### Excerpted passage

4.2 Methods for correcting errors
There are 2 methods for correcting errors:
- method 1 – for errors of a net value that do not exceed £10,000, or errors of a net value between £10,000 and £50,000 that do not exceed the limit described in paragraph 4.3
- method 2 – for errors of a net value between £10,000 and £50,000 that exceed the limit in paragraph 4.3, or for net errors greater than £50,000.00, or if you so choose, for errors of any size
4.3 Method 1
For errors of a net value that do not exceed £10,000, or errors of a net value between £10,000 and £50,000 that are within the limits described below.
You can use this method to adjust your VAT account and include the value of that adjustment on your current VAT Return providing the:
- net value of errors found on previous returns does not exceed £10,000
- net value of errors found on previous returns is between £10,000 and £50,000 but does not exceed 1% of the box 6 (net outputs) VAT Return declaration due for the return period in which the errors are discovered
To work out the net value of VAT errors on previous returns, you should work out the:
- total amount due to us, if any
- total amount due to you, if any
If the difference between the 2 figures is greater than £10,000 and exceeds 1% of the box 6 (net outputs) VAT Return declaration due for the current return period during which the error is discovered, you must use method 2. You must always use method 2 if the net errors exceed £50,000 or if the errors made on previous returns were made deliberately.

######
### Dataset extract

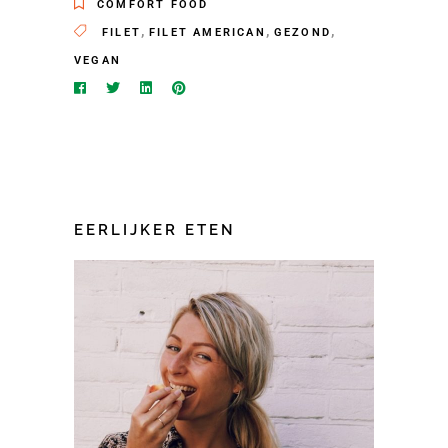
COMFORT FOOD
,
,
,
FILET
FILET AMERICAN
GEZOND
VEGAN
EERLIJKER ETEN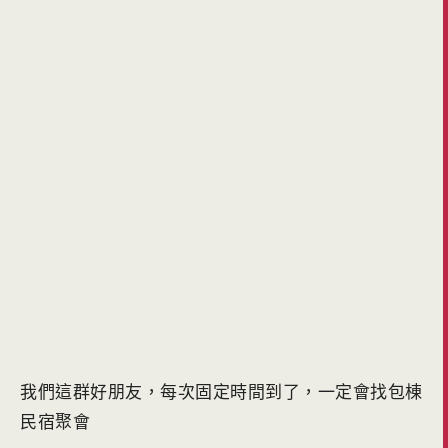
我們這群好朋友，每次固定時間到了，一定會找包棟
民宿聚會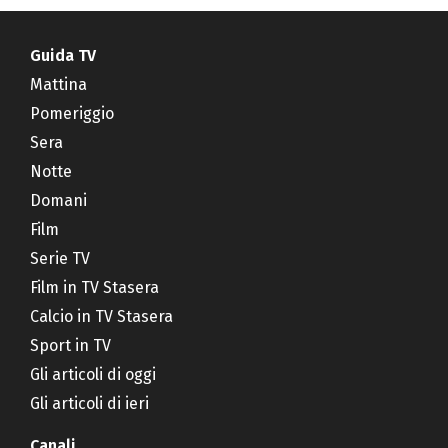
Guida TV
Mattina
Pomeriggio
Sera
Notte
Domani
Film
Serie TV
Film in TV Stasera
Calcio in TV Stasera
Sport in TV
Gli articoli di oggi
Gli articoli di ieri
Canali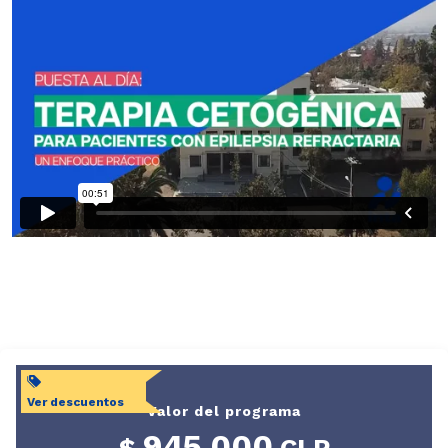
Nutrición
Doctorado en
Acuicultura
Doctorado en
Ciencias
Silvoagropecuarias
y Veterinarias
Doctorado en
Envejecimiento
Accesos
Aula virtual
Ver descuentos
Valor del programa
U-Campus
945.000
$
CLP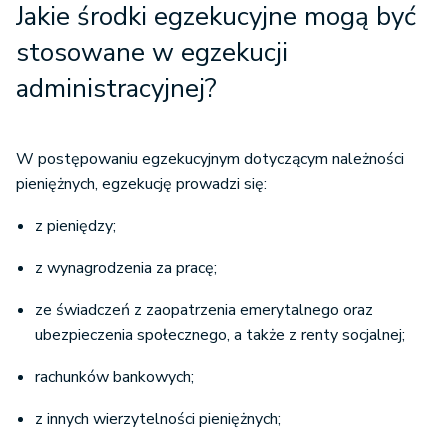
Jakie środki egzekucyjne mogą być
stosowane w egzekucji
administracyjnej?
W postępowaniu egzekucyjnym dotyczącym należności
pieniężnych, egzekucję prowadzi się:
z pieniędzy;
z wynagrodzenia za pracę;
ze świadczeń z zaopatrzenia emerytalnego oraz
ubezpieczenia społecznego, a także z renty socjalnej;
rachunków bankowych;
z innych wierzytelności pieniężnych;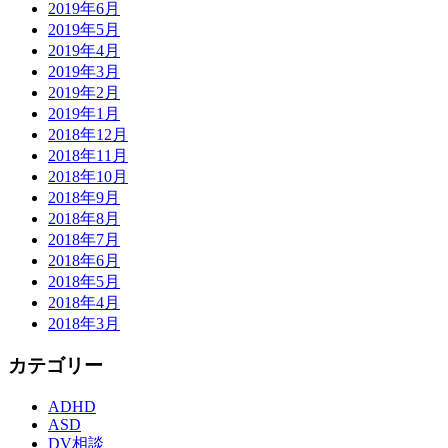
2019年6月
2019年5月
2019年4月
2019年3月
2019年2月
2019年1月
2018年12月
2018年11月
2018年10月
2018年9月
2018年8月
2018年7月
2018年6月
2018年5月
2018年4月
2018年3月
カテゴリー
ADHD
ASD
DV相談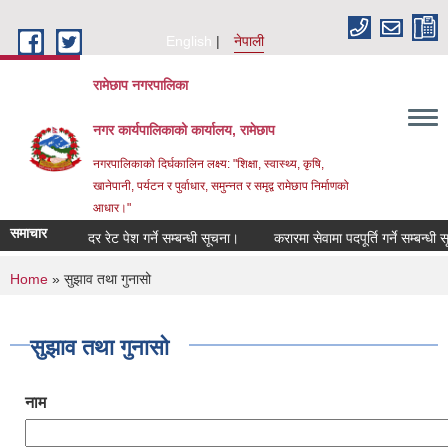
Skip to main content
English
नेपाली
रामेछाप नगरपालिका
नगर कार्यपालिकाको कार्यालय, रामेछाप
नगरपालिकाको दिर्घकालिन लक्ष्य: "शिक्षा, स्वास्थ्य, कृषि,
खानेपानी, पर्यटन र पुर्वाधार, समुन्नत र समृद्व रामेछाप निर्माणको
आधार।"
समाचार
दर रेट पेश गर्ने सम्बन्धी सूचना।
करारमा सेवामा पदपूर्ति गर्ने सम्बन्धी सूचना।
You are here
Home
» सुझाव तथा गुनासो
सुझाव तथा गुनासो
नाम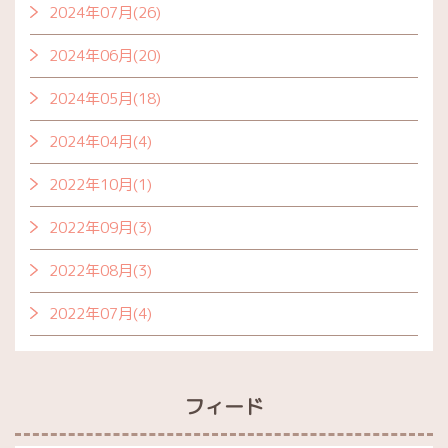
2024年07月(26)
2024年06月(20)
2024年05月(18)
2024年04月(4)
2022年10月(1)
2022年09月(3)
2022年08月(3)
2022年07月(4)
フィード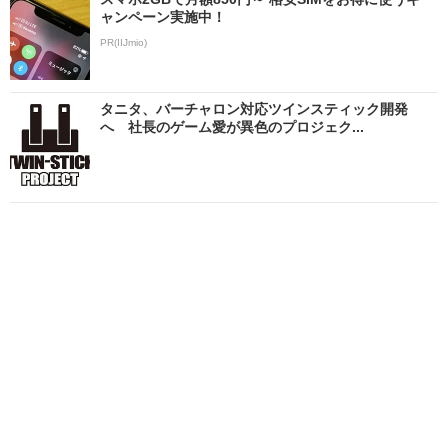
ャンペーン実施中！
PR(IIJmio)
タニタ、バーチャロン対応ツインスティック開発
へ 社長のゲーム愛が異色のプロジェク...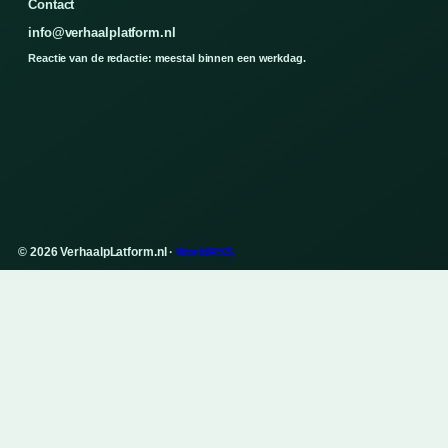
Contact
info@verhaalplatform.nl
Reactie van de redactie: meestal binnen een werkdag.
© 2026 VerhaalpLatform.nl ·
WorldRSS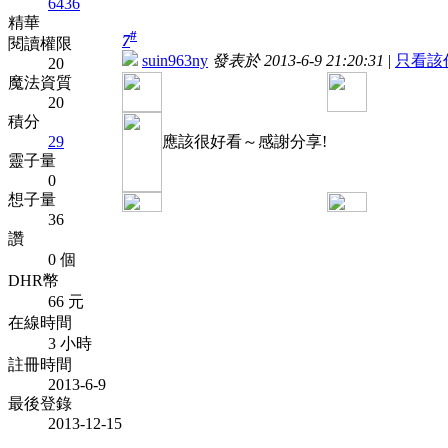
6436
精華
#
7
閱讀權限
suin963ny
發表於 2013-6-9 21:20:31
|
只看該
20
魔法資質
20
積分
29
應該很好看～感謝分享!
靈子量
0
想子量
36
讚
0 個
DHR幣
66 元
在線時間
3 小時
註冊時間
2013-6-9
最後登錄
2013-12-15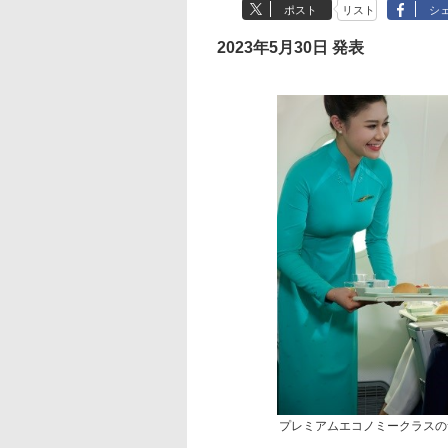
ポスト
リスト
シ
2023年5月30日 発表
プレミアムエコノミークラスの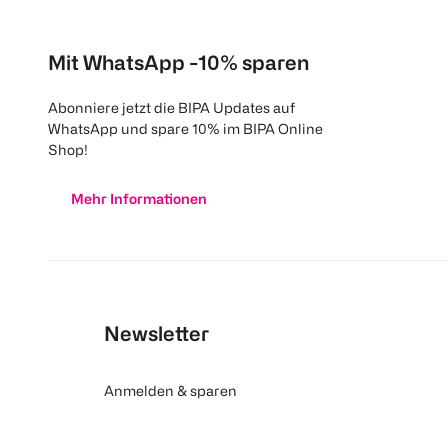
Mit WhatsApp -10% sparen
Abonniere jetzt die BIPA Updates auf
WhatsApp und spare 10% im BIPA Online
Shop!
Mehr Informationen
Newsletter
Anmelden & sparen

######

Can you pick up the passage on correcting VAT return errors after its final sentence and carry it forward?

Answer to the exercise:
Correcting errors using method 1 is not a disclosure for the purposes of the new penalties rules described at paragraph 4.1. If you consider that the error corrected using method 1 was a result of careless conduct you will not be able to gain the maximum reduction of the penalty unless you also tell us separately in writing, either by letter or by completion of the form VAT652, of both:
- the error
- your grounds for seeking a reduction to the penalty
This will be an unprompted or prompted disclosure depending on the circumstances.
4.4 Method 2
For errors of a net value between £10,000 and £50,000 which exceed the limits described below, or errors which exceed £50,000 or for errors of any size.
You must use this method if the:
- net value of errors found on previous returns is between £10,000 and £50,000 and exceeds 1% of the box 6 (net outputs) VAT Return declaration due for the current return period during which the error was discovered
- net value of errors found on previous returns is greater than £50,000
- errors on previous returns were made deliberately
You may, if you wish, use this method for errors of any size which are below the limits at paragraph 4.3 instead of a method 1 error correction. If you use this method you must not make adjustment for the same errors on a later VAT Return.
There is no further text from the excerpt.